### Work order
Only the pictures are to be left out; the listing itself is repeated exactly.

_ _ _

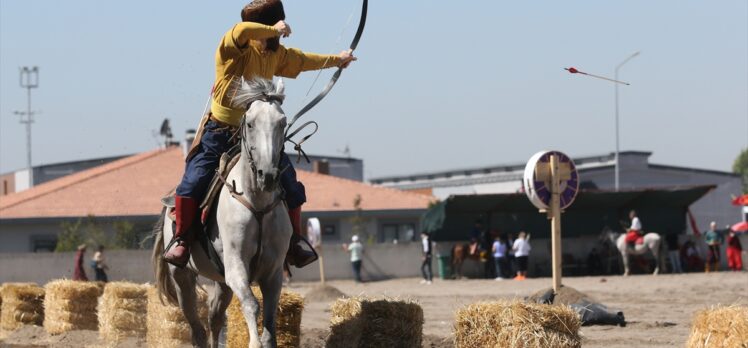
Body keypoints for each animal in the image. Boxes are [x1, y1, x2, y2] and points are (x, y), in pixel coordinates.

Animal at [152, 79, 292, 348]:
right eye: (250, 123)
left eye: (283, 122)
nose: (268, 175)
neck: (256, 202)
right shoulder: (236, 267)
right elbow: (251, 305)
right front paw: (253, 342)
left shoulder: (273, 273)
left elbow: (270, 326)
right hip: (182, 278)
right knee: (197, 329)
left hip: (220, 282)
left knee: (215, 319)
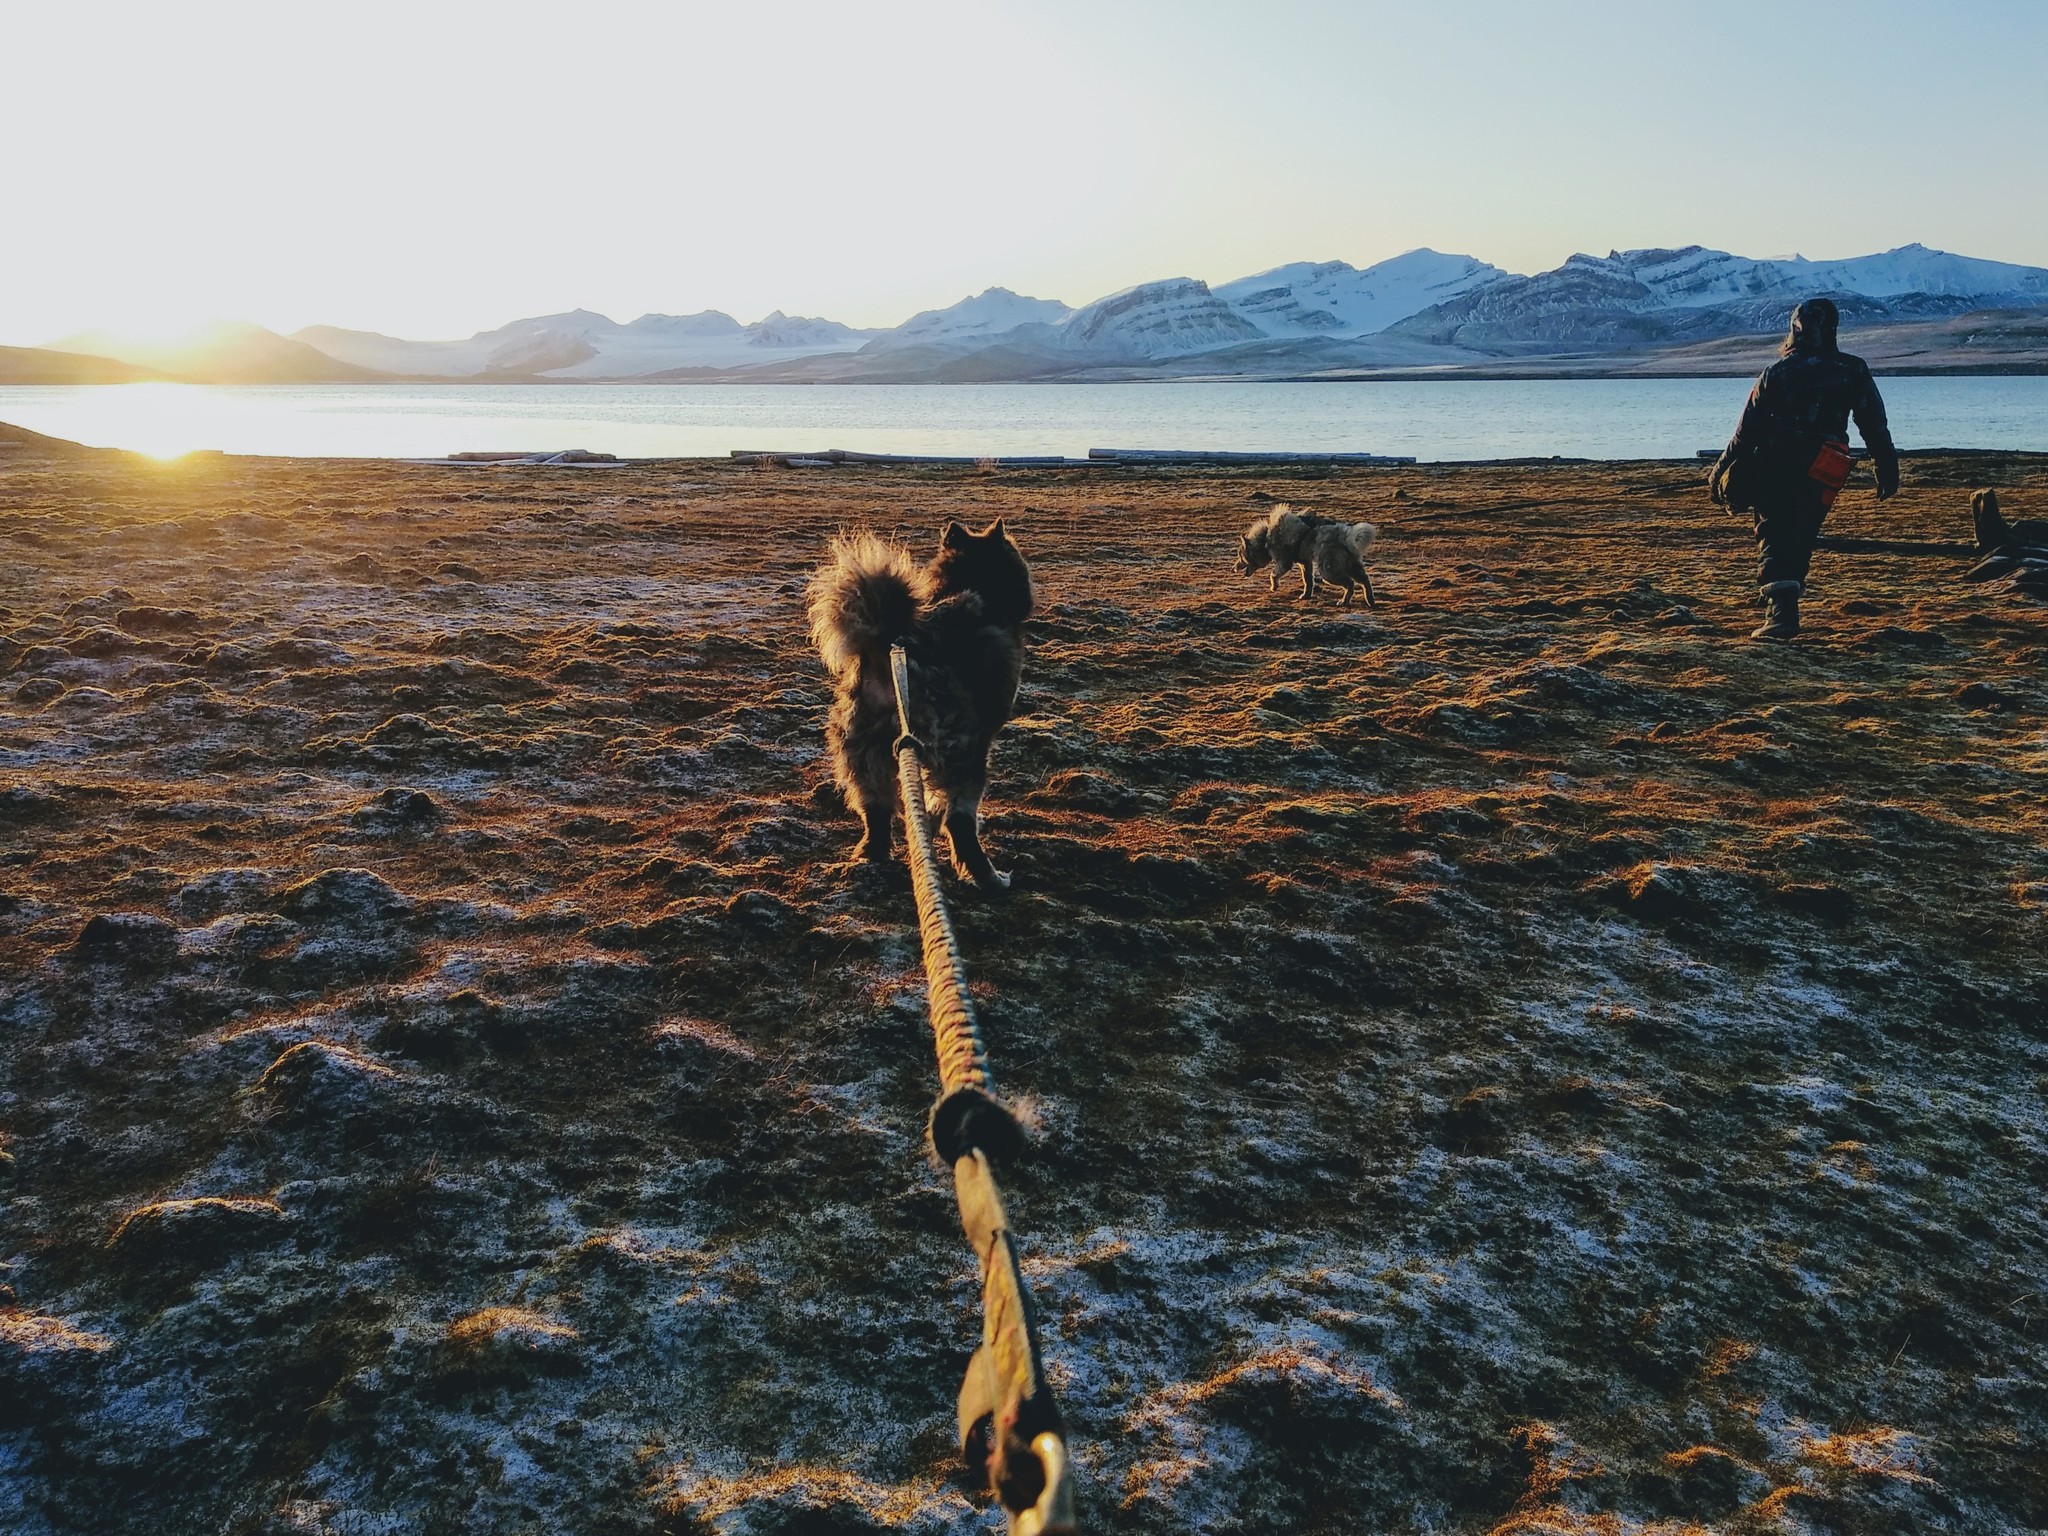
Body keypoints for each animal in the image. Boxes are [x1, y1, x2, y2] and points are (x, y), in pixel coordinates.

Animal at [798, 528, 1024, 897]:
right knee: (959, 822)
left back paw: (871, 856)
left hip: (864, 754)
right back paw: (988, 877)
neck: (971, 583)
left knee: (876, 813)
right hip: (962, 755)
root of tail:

_ _ _

### Solved exercise
Body keypoints for each animal in the image. Boxes are [x1, y1, x2, y2] and points are (x, y), in pixel coordinates.

Animal at [152, 79, 292, 348]:
right eye: (250, 123)
left eye: (283, 122)
nose: (268, 175)
neck: (256, 202)
right shoulder: (236, 267)
right elbow: (251, 305)
right front paw: (253, 342)
left shoulder: (273, 273)
left elbow: (270, 326)
right hip: (182, 278)
right knee: (197, 329)
left hip: (220, 282)
left knee: (215, 319)
Body keypoints for each animal in the image. Boxes are [x1, y1, x2, y2] and points are (x, y), in pixel coordinates.

Animal at [798, 528, 1024, 897]:
right knee: (959, 822)
left back paw: (871, 856)
left hip: (864, 754)
right back paw: (988, 877)
neck: (971, 583)
left knee: (876, 813)
right hip: (962, 755)
root of tail:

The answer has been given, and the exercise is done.